- Directed by: Mick McCleery
- Produced by: Gary Joseph, Mike Nicholson
- Starring: Billy Franks, Gary Joseph, Mick McCleery, Mike Nicholson
- Music by: Billy Franks
- Release date: July 24, 2008 (VIA festival);
- Running time: 89 minutes
- Country: United States
- Language: English
- Budget: $100,000

= Tribute This! =

Tribute This! is a 2008 documentary film directed by Mick McCleery and produced by Gary Joseph and Mike Nicholson. The subject of the film is British singer/songwriter Billy Franks (former frontman for the London 1980s band The Faith Brothers).

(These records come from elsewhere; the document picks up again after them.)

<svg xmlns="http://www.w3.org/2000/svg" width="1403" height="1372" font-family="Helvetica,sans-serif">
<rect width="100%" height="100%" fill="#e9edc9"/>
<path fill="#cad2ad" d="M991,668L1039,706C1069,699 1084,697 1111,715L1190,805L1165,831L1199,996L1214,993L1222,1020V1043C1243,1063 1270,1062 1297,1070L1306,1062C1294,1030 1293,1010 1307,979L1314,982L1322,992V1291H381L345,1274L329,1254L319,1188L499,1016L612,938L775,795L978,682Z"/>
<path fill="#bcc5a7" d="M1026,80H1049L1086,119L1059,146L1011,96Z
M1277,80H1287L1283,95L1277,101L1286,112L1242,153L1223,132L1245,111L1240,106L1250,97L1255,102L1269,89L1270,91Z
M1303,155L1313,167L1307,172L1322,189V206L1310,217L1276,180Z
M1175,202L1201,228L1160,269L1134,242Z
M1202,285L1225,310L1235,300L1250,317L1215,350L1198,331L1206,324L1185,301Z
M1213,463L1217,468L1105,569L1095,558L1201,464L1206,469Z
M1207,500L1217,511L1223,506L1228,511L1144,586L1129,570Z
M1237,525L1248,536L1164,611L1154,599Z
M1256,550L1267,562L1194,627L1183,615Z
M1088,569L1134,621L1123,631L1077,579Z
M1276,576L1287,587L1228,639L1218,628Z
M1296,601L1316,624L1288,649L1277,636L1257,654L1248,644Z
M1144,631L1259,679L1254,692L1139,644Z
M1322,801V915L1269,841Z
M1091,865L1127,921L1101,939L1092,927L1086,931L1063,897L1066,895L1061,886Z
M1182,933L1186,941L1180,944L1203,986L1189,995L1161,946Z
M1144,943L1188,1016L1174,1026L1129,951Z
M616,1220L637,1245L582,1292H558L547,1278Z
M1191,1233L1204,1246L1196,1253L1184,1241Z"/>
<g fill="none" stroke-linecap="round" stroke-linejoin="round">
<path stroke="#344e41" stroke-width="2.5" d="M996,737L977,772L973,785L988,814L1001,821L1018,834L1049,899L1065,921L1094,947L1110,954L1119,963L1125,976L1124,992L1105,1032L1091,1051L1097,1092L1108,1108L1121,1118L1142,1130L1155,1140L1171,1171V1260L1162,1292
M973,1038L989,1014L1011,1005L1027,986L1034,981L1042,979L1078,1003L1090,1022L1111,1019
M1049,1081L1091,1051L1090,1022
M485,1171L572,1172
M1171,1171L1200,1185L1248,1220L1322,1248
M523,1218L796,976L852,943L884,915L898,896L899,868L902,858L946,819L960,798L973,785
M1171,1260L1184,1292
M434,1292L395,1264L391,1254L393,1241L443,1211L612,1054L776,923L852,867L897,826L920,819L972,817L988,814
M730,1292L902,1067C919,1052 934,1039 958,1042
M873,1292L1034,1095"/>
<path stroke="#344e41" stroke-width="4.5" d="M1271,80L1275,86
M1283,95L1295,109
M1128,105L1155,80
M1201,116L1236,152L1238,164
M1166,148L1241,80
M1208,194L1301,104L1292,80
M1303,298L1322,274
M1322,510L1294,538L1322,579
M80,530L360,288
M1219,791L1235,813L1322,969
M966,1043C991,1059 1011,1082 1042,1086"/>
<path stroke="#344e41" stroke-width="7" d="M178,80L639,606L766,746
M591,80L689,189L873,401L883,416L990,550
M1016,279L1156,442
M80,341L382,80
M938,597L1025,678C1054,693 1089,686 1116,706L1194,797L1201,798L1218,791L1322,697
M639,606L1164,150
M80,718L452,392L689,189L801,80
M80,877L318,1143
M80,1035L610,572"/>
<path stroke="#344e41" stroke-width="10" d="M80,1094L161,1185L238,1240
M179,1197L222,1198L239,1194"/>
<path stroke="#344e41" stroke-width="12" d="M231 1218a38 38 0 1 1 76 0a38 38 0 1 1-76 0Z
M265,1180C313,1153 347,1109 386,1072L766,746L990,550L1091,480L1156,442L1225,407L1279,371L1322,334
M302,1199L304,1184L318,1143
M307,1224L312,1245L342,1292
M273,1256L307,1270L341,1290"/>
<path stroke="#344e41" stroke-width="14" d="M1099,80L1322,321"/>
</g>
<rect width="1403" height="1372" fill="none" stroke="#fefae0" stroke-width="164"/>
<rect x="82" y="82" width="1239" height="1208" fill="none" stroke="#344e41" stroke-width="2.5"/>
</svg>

The film follows the real life, five-country trek that McCleery, Joseph and Nicholson took, along with Franks as they tried to track down ten famous singers (Huey Lewis, Bruce Springsteen, Elvis Costello, Steve Earle, Aaron Neville, Rod Stewart, Tom Petty, Jon Bon Jovi, Bryan Adams and Paul McCartney) and ask them if they each would be willing to record a track for a tribute album to the mostly unknown Franks, a fellow songwriter who has given his life to his craft but is still an unknown. All proceeds from the album being earmarked for the UK music charity Youth Music.

Although the film is mostly a comedy road trip it also explores the deeper issues of the arbitrary nature of celebrity, the lifelong pursuit of dreams and just how important friendships can be.

==Awards==
The film won "Best Music documentary" at the 2008 Bare Bones Film Festival.